When you’re asked to do that thing, say that thing or go somewhere, check in with yourself to see how you really feel about it. Are you going along with what’s asked of you simply to make others happy? Are you overlooking how you feel? It’s time to stop. You can’t please everyone. In fact, you’ll burn yourself out trying. If it isn’t important and a ‘must do’ of your responsibility, then answer truthfully. Saying, “I am unable to fit that in right now” or “I’m not interested in doing that”, is allowed. It’s more than ok! It’s necessary! The more you start making decisions that feel good to you, the better you’ll feel and then the better you’ll be for yourself and others. By setting your boundaries, you’re actually making it ok for others to set their own too.

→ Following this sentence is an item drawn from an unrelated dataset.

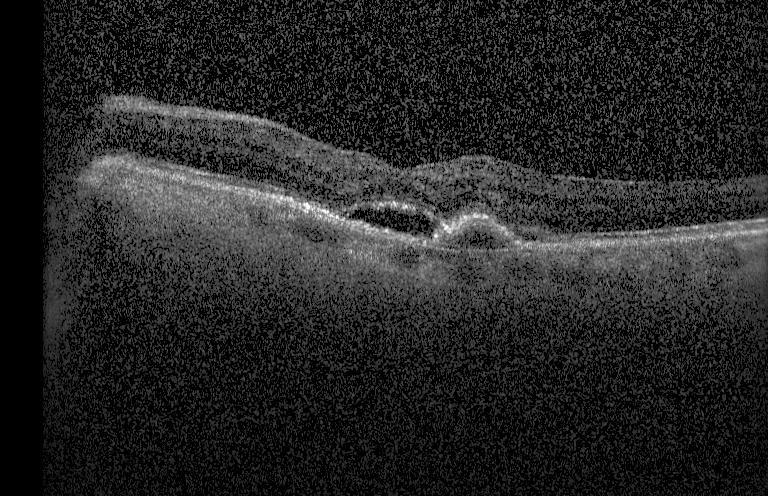

Impression: a choroidal neovascular membrane.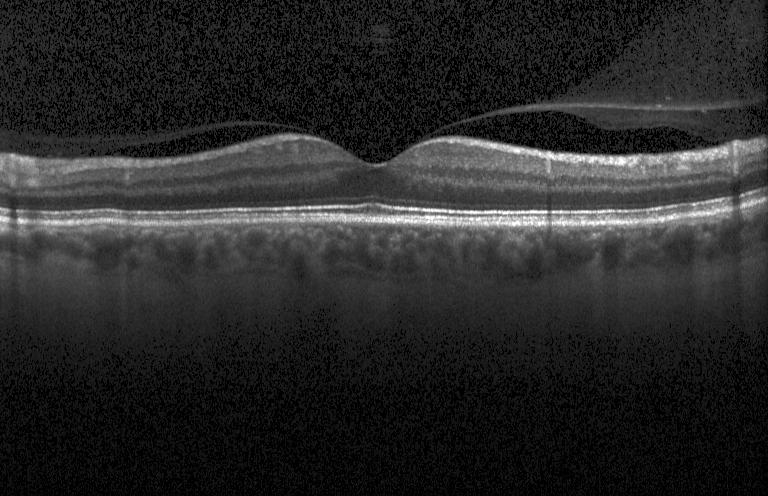
Finding: no evidence of choroidal neovascularization, diabetic macular edema, or drusen.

3. Honesty and Acknowledgment:

Be honest with yourself about your thoughts and feelings. Notice your self talk. Don’t just brush a negative comment or criticism off. Acknowledge how you’re feeling and what you’re saying to yourself. Just ignoring things doesn’t make them disappear. In fact, the more we stuff them down and try to lock them up, the stronger they get! If you catch yourself saying things like, “Why am I always so tired”? Or “I can’t do anything right”!, Flip the script and try saying, “I’ve noticed I’ve felt tired the last few days. I’ll plan some me time so I can rest and refocus”. And “I’ve noticed I’ve been spreading myself thin, trying to do ALL the things. I’ll reprioritize and focus my attention on the job at hand”. Remember to be gentle on yourself. Be loving. Your own thoughts are the ones that you hear 24/7. Use them to build you up, not tear you down.

4. Clean Up The“People In Your Life” List

They say you are the 5 people you hang around most. So take a good look. Are you surrounding yourself with people that lift you up and make you want to be better? Or are you surrounded with people you feel an obligation to? Fact: the only person you owe anything to is yourself. This is your life. You get to decide how you want it to be. There’s no such thing as a ‘small’ action. Everything you allow and don’t, effects your world. So if ‘Debbie’ always puts you down or just has to give you the negative side of everything you say and do, it’s ok to cut her out. So you’ve known her for 10+ years, so what? People out grow people and situations all the time. It’s a part of life. And it just might be a part of like that’s holding you back! Be thankful for the lessons and grateful for the opportunity to move on.

5. This Is A Big One. Speak Your Truth:

No matter what it is. No matter what you were taught growing up. You are an adult now. You have experience, insight and intimate knowledge about the things that feel like home to you or feel like razor blades run on raw skin. If you don’t want to follow that certain way of thinking, don’t. If you can’t stand the way someone in your circle belittles others, then speak up and cleanse your inner circle. If you don’t really like that ‘help’ someone always tried to give, say no thank you. Whatever you believe, feel, who you Love, who you are and who you want to be, all are ok! Don’t be ‘fluffy and agreeable’ just to win friends. Because you’ll lose them anyway when the real you shows up. And you’ll still feel lonely in a crowded room. Speak and live your truth, and your tribe will come. We all have a truth. What’s yours?

My final advice is this. Forgiveness. Forgive yourself for mistakes you’ve made, are making and will make. You’re human and mistakes come with the territory. When you know better, do better. I See You ~ Trelawnie Gartner

Trelawnie Gartner is from Alberta, Canada. She is a Reiki Master and Empowerment Coach, healer of moments, a catalyst, energy shifter and truth teller. As a fixer of other women’s crowns she encourages all souls and offers advice and guidance with knowledge gained through courses, books and life experiences.